In a traditional computer, electrons are pushed through a chip by an electrical charge. But in the biocomputer, short strings of proteins are powered by Adenosine triphosphate, the chemical that provides energy to the cells in our bodies. As biocomputers operate in parallel and work in parallel, it leads to much faster problem solving, unlike a traditional computer.
This is not the first research to apply parallel computing to complex problem-solving. For example, DNA computing and quantum computing adopt a similar approach.
Developed by a team of international scientists from Canada, the U.S., Germany, Norway and Sweden, the new model biocomputer in contrast is energy-efficient, performs multiple calculations at the same time and is roughly the size of a book.

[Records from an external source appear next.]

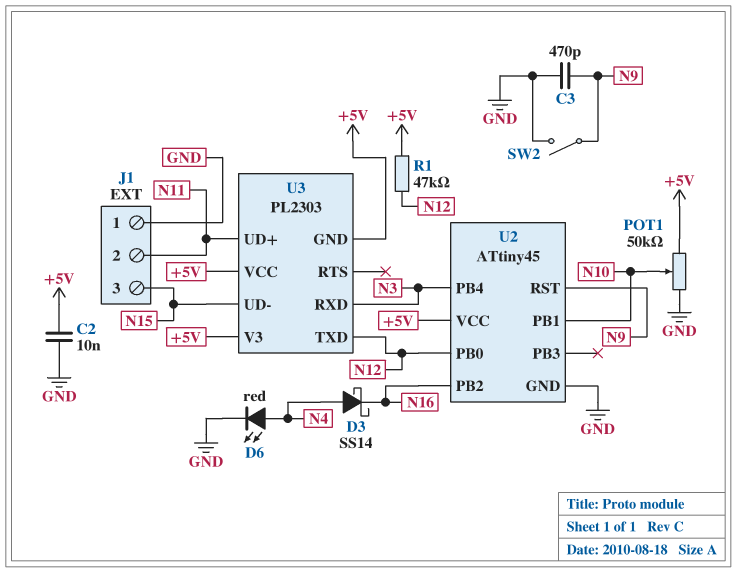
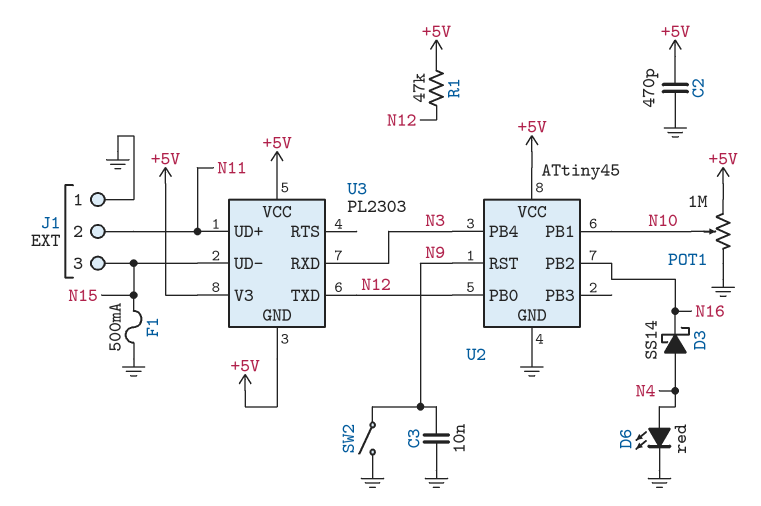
C2: 10nF (+5V, GND) -> 470pF (+5V, GND)
C3: 470pF (GND, N9) -> 10nF (GND, N9)
F1: none -> 500mA (GND, N15)
POT1: 50k (+5V, GND, wiper N10) -> 1M (+5V, GND, wiper N10)

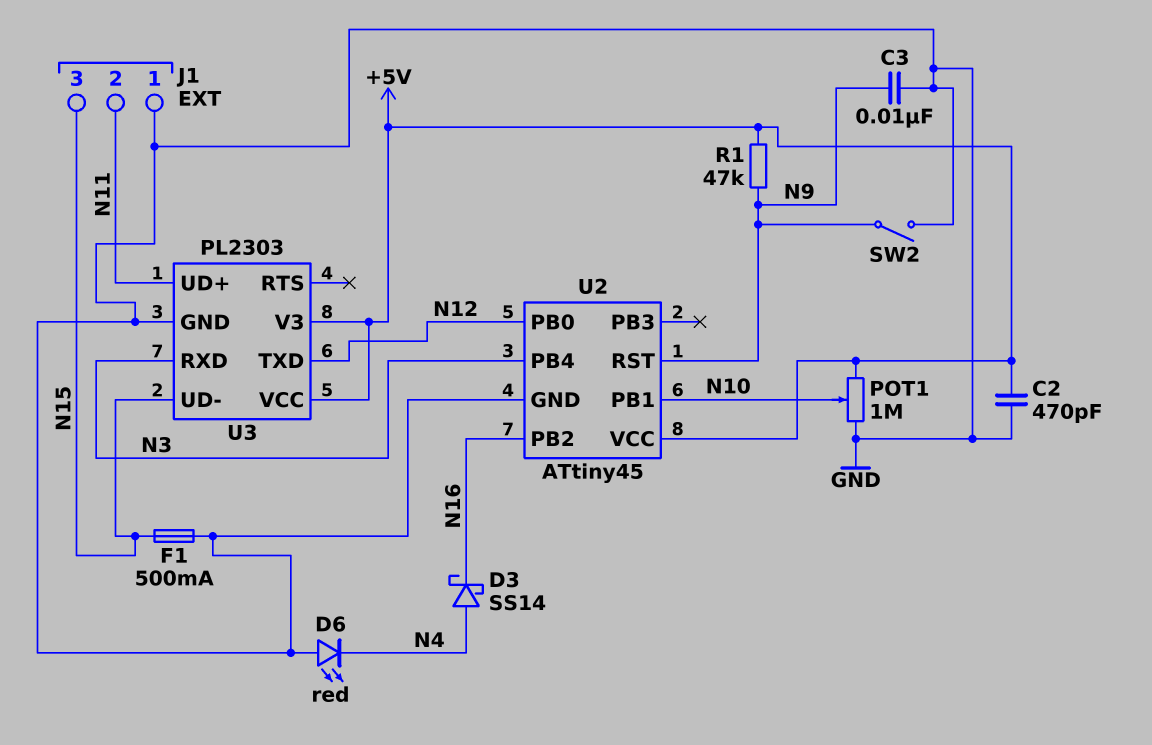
D6: LED red (A N4, K GND) -> LED red (A GND, K N4)
R1: 47k (+5V, N12) -> 47k (+5V, N9)
U3 pin GND: +5V -> GND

“A biocomputer requires less than one per cent of the energy an electronic transistor needs to carry out one calculation step,” study co-ordinator Heiner Linke, director of nanoscience at Lund University in Sweden, said in a press release.
The ATP-powered biocomputer is only designed to solve a specific type of problem (it’s only solved {2, 5, 9}), but now that they have proven it works, the scientists involved say that we may see full-scale biological supercomputers and we may not be far from seeing the tech perform more complex tasks.
“Our approach has the potential to be general and to be developed further to enable the efficient encoding and solving of a wide range of large-scale problems,” the research paper says.
The findings have been published in the Proceedings of the National Academy of Sciences.